Among the locals, defending champion Eoma Eoma returns. He isn’t in the same peak form that he was a year ago, but his times have continued to be consistently quick, and he can’t be ruled out of a big run. Ssonsal, on the other hand, comes in in the form of his life. He is a strong finisher so gate three may not be ideal for keeping out of trouble and patiently preparing his run, but he will be doing his best work late. Raon Tap Man could make for some each-way appeal at probable big odds.

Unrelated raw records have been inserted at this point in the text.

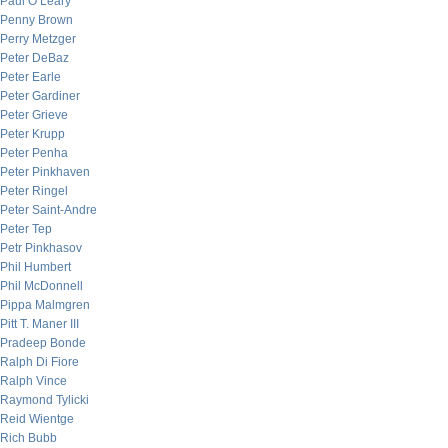
Paul O’Leary
Penny Brown
Perry Metzger
Peter DeBaz
Peter Earle
Peter Gardiner
Peter Grieve
Peter Krupp
Peter Penha
Peter Pinkhaven
Peter Ringel
Peter Saint-Andre
Peter Tep
Petr Pinkhasov
Phil Humbert
Phil McDonnell
Pippa Malmgren
Pitt T. Maner III
Pradeep Bonde
Ralph Di Fiore
Ralph Vince
Raymond Tylicki
Reid Wientge
Rich Bubb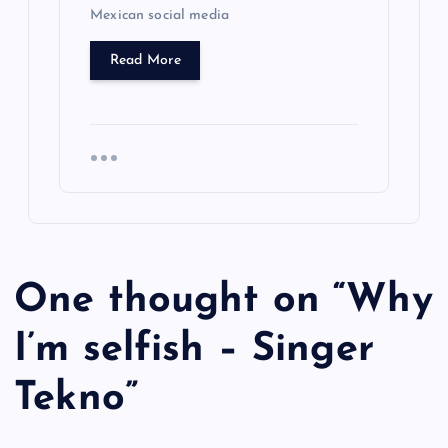
Mexican social media
Read More
One thought on “
Why
I’m selfish – Singer
Tekno
”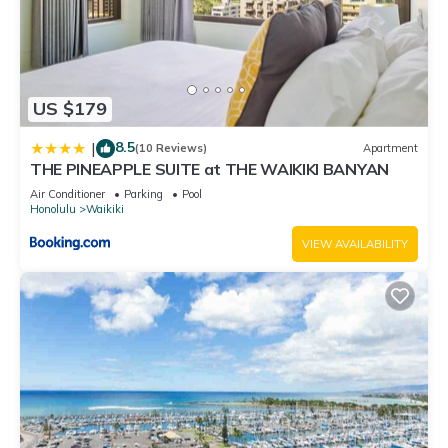
US $179
8.5
|
(10 Reviews)
Apartment
THE PINEAPPLE SUITE at THE WAIKIKI BANYAN
Air Conditioner
Parking
Pool
Honolulu
Waikiki
VIEW AVAILABILITY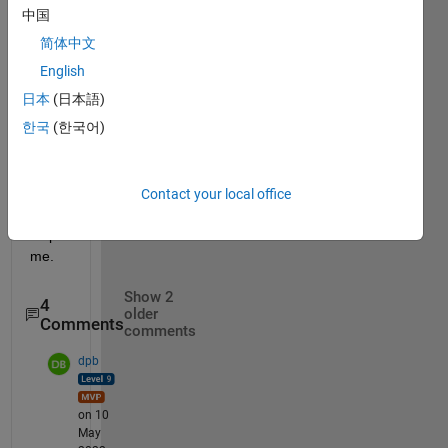
[a;b;0
中国
] 
简体中文
i 
English
want 
ma=
日本
(日本語)
[0;0;a
한국
(한국어)
+b]
pleas
Contact your local office
e 
help 
me.
Show 2
4
older
Comments
comments
dpb
on 10
May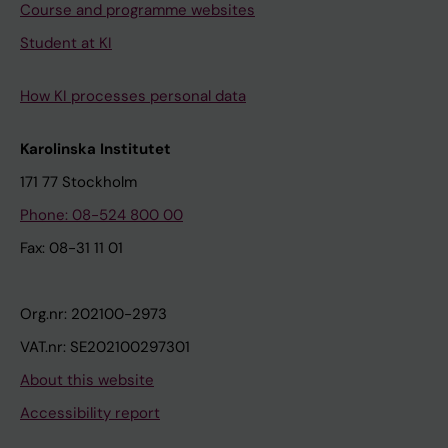
Course and programme websites
Student at KI
How KI processes personal data
Karolinska Institutet
171 77 Stockholm
Phone: 08-524 800 00
Fax: 08-31 11 01
Org.nr: 202100-2973
VAT.nr: SE202100297301
About this website
Accessibility report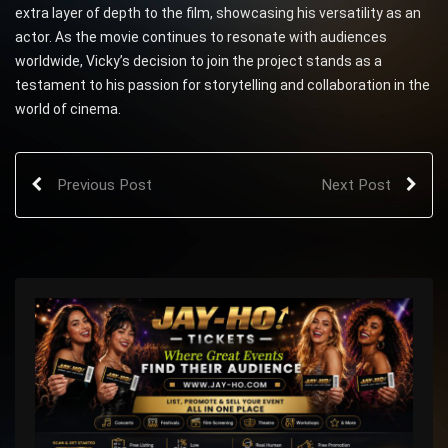
extra layer of depth to the film, showcasing his versatility as an
actor. As the movie continues to resonate with audiences
worldwide, Vicky’s decision to join the project stands as a
testament to his passion for storytelling and collaboration in the
world of cinema.
Previous Post
Next Post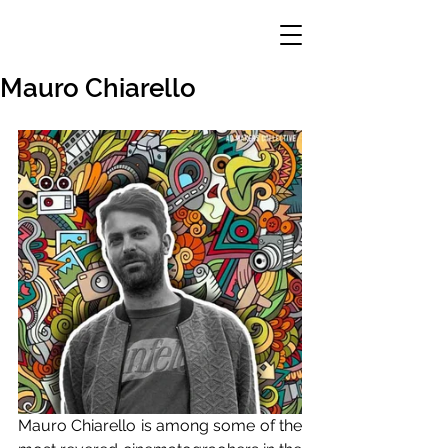
Mauro Chiarello
Mauro Chiarello is among some of the 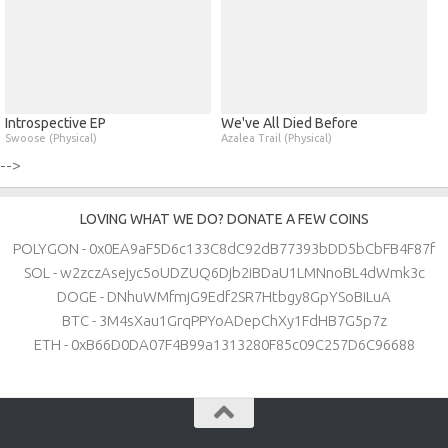
Introspective EP
We've All Died Before
Swoose (Physical)
Azalea Trail (Physical)
-->
LOVING WHAT WE DO? DONATE A FEW COINS
POLYGON - 0x0EA9aF5D6c133C8dC92dB77393bDD5bCbFB4F87f
SOL - w2zczAsejyc5oUDZUQ6Djb2iBDaU1LMNnoBL4dWmk3c
DOGE - DNhuWMfmjG9Edf2SR7Htbgy8GpYSoBiLuA
BTC - 3M4sXau1GrqPPYoADepChXy1FdHB7G5p7z
ETH - 0xB66D0DA07F4B99a1313280F85c09C257D6C96688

Top Aussie jockey Damian Lane will be conducting a fly in/fly out mission when after riding in Sydney on Saturday afternoon, he bolts up to Seoul to ride Hong Kong gallopers Duke Wai in the Sprint and Apache Pass in the Cup. Trainer Pierre Ng felt that the jockey’s experience in Japan would be beneficial to his pair’s chances in terms of familiarity with the surface and with the competition, Lane having ridden successfully in Japan recently.

The Korea Cup and Korea Sprint are races 7 and 8 on the 10-race Sunday program at Seoul Racecourse.